Rewarding high quality cost effective care
In addition to earning additional pay for running their practices as medical homes, doctors can earn QIPS incentives based on achievements in the following three additional areas:

  • Coordinating cost-effective care. In the first year of the revised incentive program, roughly 20 percent of eligible physicians achieved top-tier performance by delivering the highest level of cost-effective care through improved coordination of care for their patients’ physician visits, lab tests, and other outpatient services. The program’s medical-cost performance targets are based on the average cost and use of health services of each physician’s patient population. IBC’s analysis has shown that if every eligible physician achieved top-tier status, medical cost spending in the Philadelphia area could be reduced by an estimated $60 million, and high-performing physicians would be rewarded an additional $20 million in incentives.

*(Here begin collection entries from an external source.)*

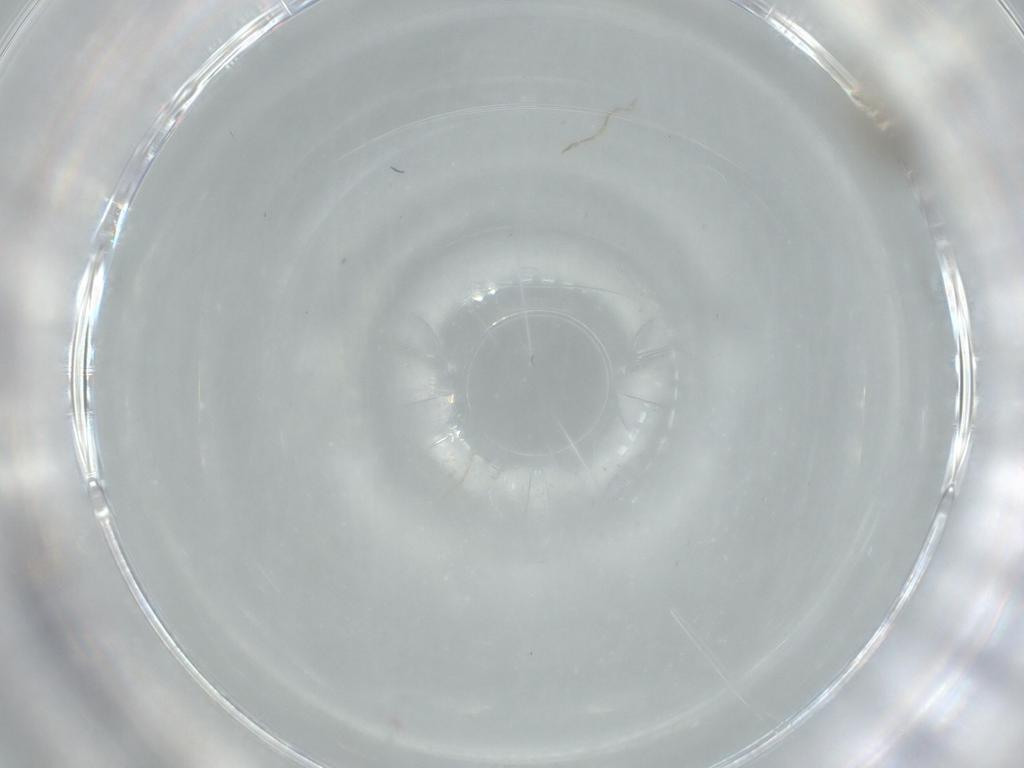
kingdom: Animalia
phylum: Arthropoda
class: Insecta
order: Diptera
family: Cecidomyiidae
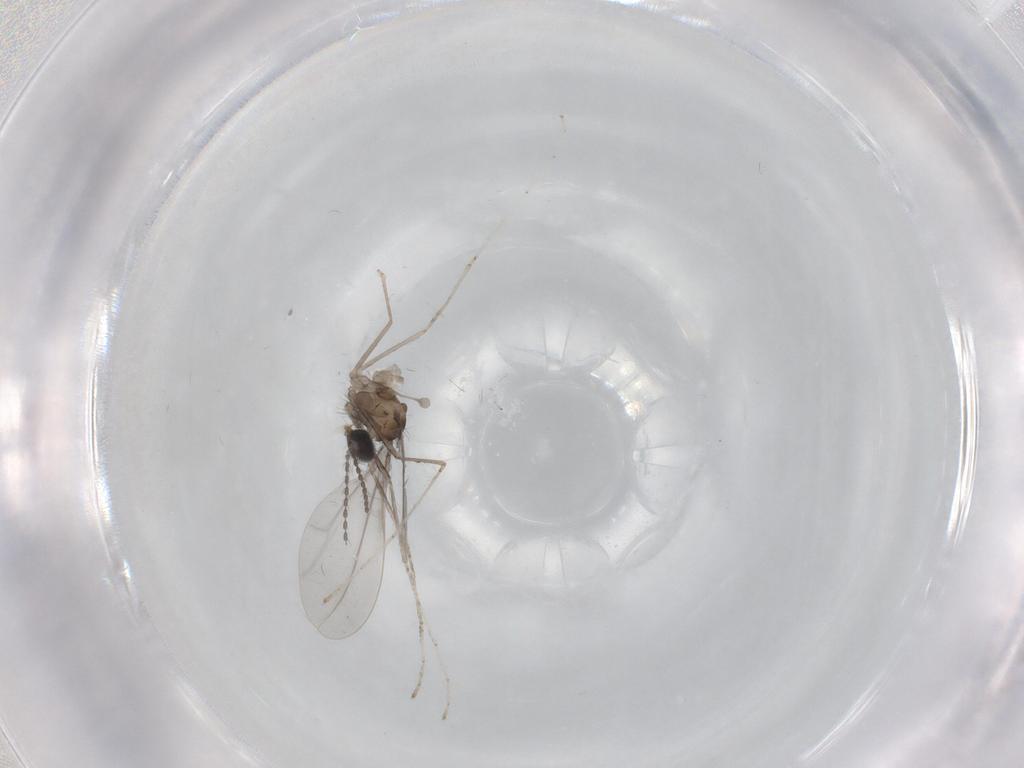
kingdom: Animalia
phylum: Arthropoda
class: Insecta
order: Diptera
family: Cecidomyiidae
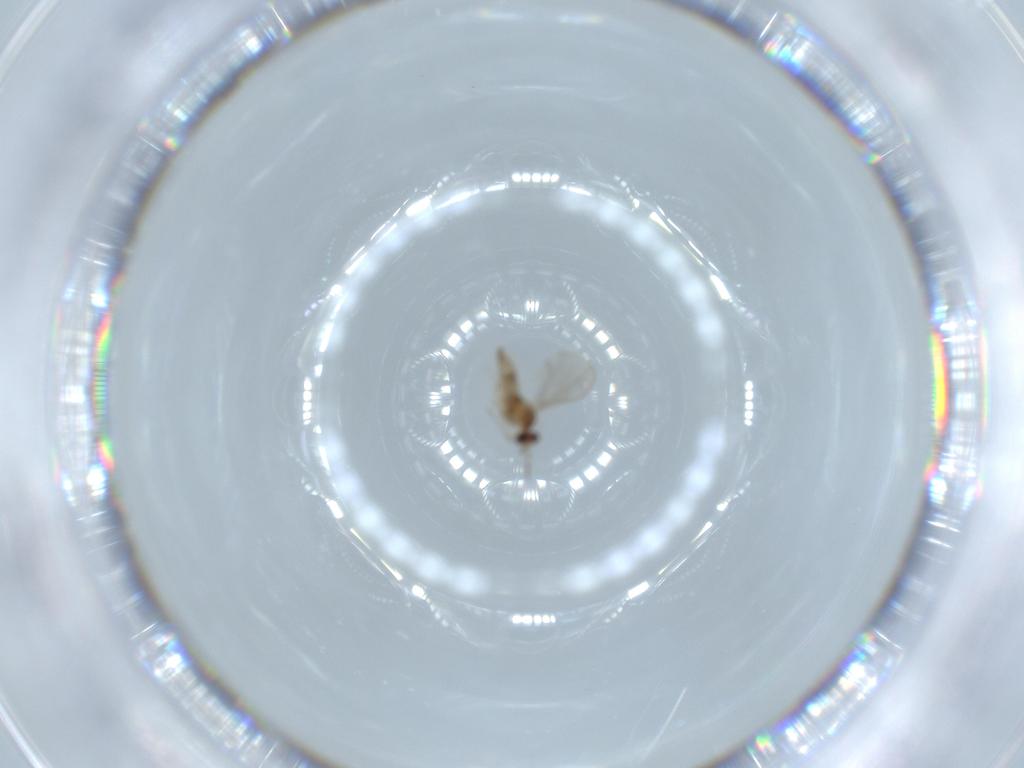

  • Prescribing generic drugs. IBC’s primary care incentive program has long-rewarded physicians for prescribing generic equivalent drugs instead of higher-cost brand name drugs because this reduces costs while still providing excellent care. Over the past decade, IBC has seen a 63 percent increase across all primary care specialties in generic drug prescribing rates. Increased use in generics translates to increased savings for consumers and private and public insurers. According to the U.S. Food and Drug Administration, generic medications can cost consumers up to 80 percent less than their branded counterparts. Data from the Centers for Medicare & Medicaid Services show that for every two percent increase in generic use, Medicaid saves an additional $1 billion annually.
  • Delivering quality care. Physicians participating in the incentive program show unprecedented compliance with nationally accepted standards of quality care — performing at or above the 75th percentile benchmark in 20 quality performance measures that address a broad range of important health concerns such as heart disease, asthma, diabetes, and preventive measures such as cancer screenings. This means IBC’s physicians who participated in the incentive program were as successful as the top 25 percent of the highest-performing doctors nationwide in delivering high quality care.

Research has shown that providing effective clinical preventive and chronic management services like lowering patients’ blood pressure or controlling their diabetes can improve patient health and wellness, as well as mitigate the need for higher-cost interventions and care such as hospital stays and emergency department visits.